「バッハ会長に手渡された資料は9月29日の報告書をベースに、小池知事と上山特別顧問とで作成された資料です。内容は調査チームとしての考え方をまとめたものでありまして、事務局は作成に関与しておりません」
吉原都議は、「調査チームの提言が都としての方針を決定する権限を持っているのか」と質問を続けた。
「調査チームは知事に助言、提言を行うために設置されたプロジェクトチームでありまして、都としての方針を決定するのは知事が決定します。都を代表しての見解ではない」(都政改革本部事務局)
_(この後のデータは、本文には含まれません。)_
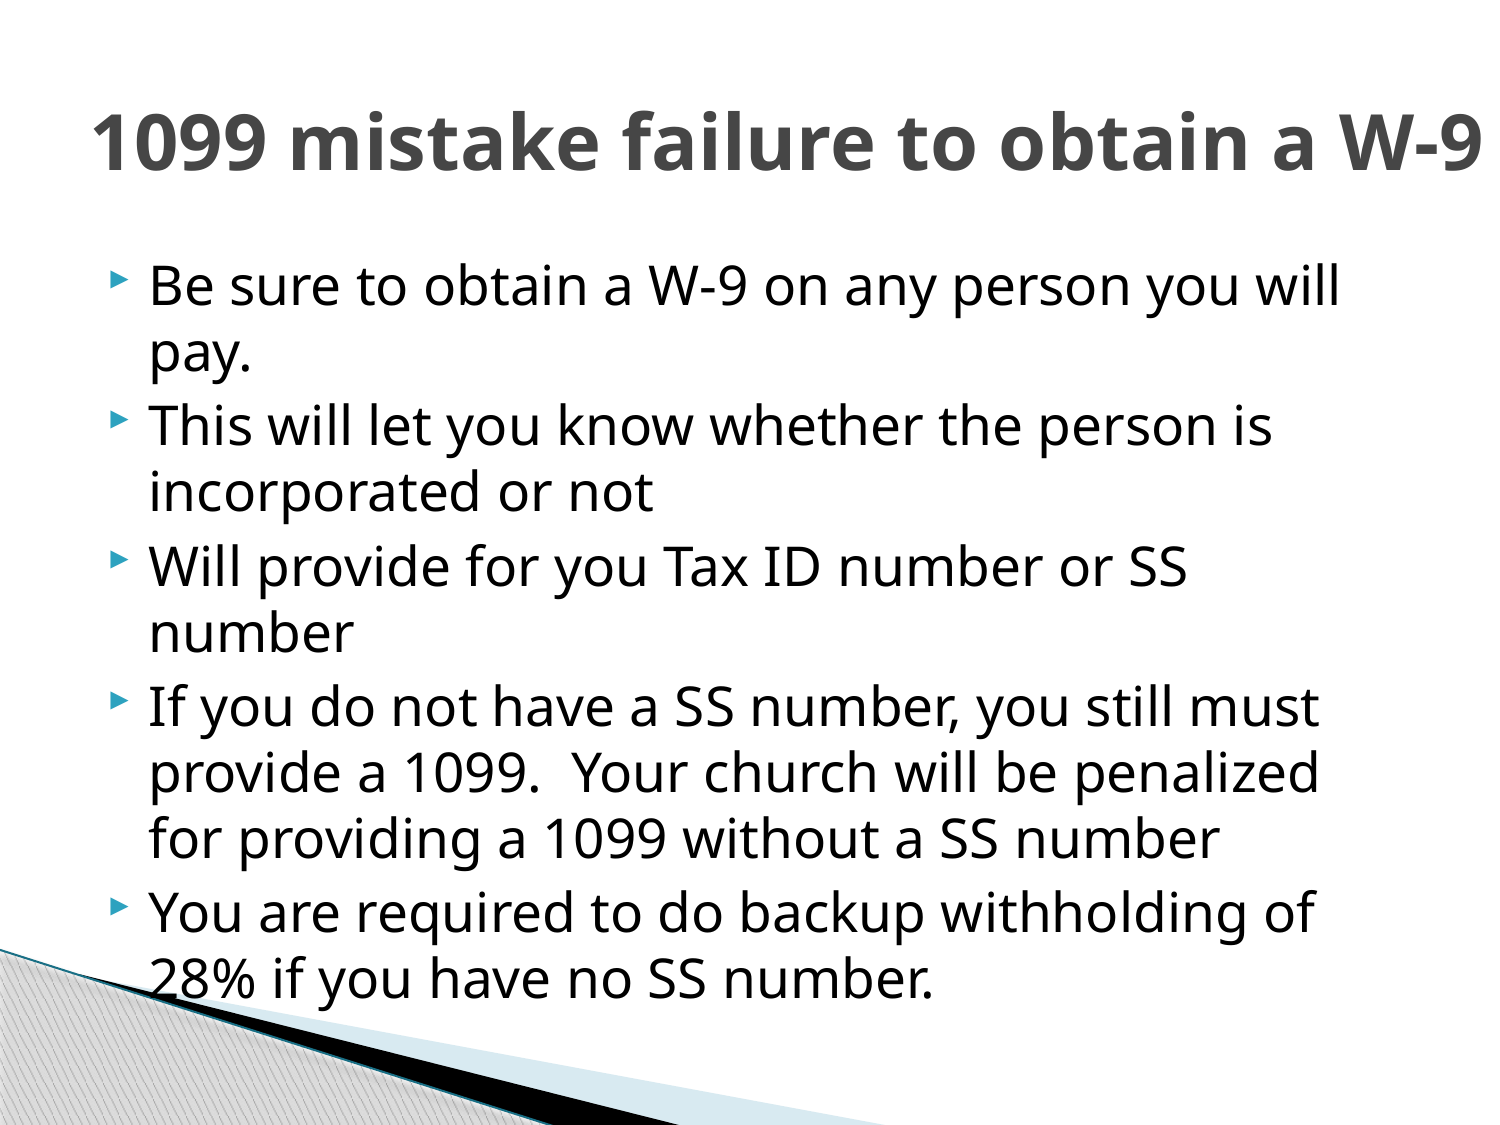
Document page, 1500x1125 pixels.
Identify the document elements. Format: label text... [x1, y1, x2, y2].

list Be sure to obtain a W-9 on any person you will pay. This will let you know whether the person is incorporated or not Will provide for you Tax ID number or SS number If you do not have a SS number, you still must provide a 1099. Your church will be penalized for providing a 1099 without a SS number You are required to do backup withholding of 28% if you have no SS number. [75, 243, 1425, 1025]
title 1099 mistake failure to obtain a W-9 [75, 45, 1500, 233]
文書の表紙には「Governor’s Office(知事室)」と書かれていたが、この日に配られた資料ではこの部分が二重線で消されて訂正されていた。前出の都政改革本部の担当部長によれば、
「都の意思決定したものであるという誤った受け取り方をされないように、知事より表紙の作成者について削除の指示があったので、削除した。IOCにも削除した旨を伝えて理解してもらった」
という。
遠藤都議からは、こんな質問も出た。
「そもそも、都庁のセクションを英訳した場合、『Governor’s Office』なんて、あるんでしょうか」
これに対する答えは、
「組織機構としてはないかというふうに思っています」(担当部長)
共産党の吉田信夫都議は、こう言った。
「文書の和訳を見てほんとにびっくりですよ。ズサンな計算で示した結論として3兆円超というものが、バッハ会長に出されるということは、私はあまりにも、公文書、外交文書としては不適切だと思うんですが、いかがですか?」
このほか、調査チームがボート・カヌー会場の見直し案として宮城県の長沼を候補に挙げた際、大会組織委員会の了解をえずに直接、宮城県知事とコンタクトを取ったとして、「越権行為に当たるのではないか」といった批判の声も出て、委員会は約3時間に及んだ。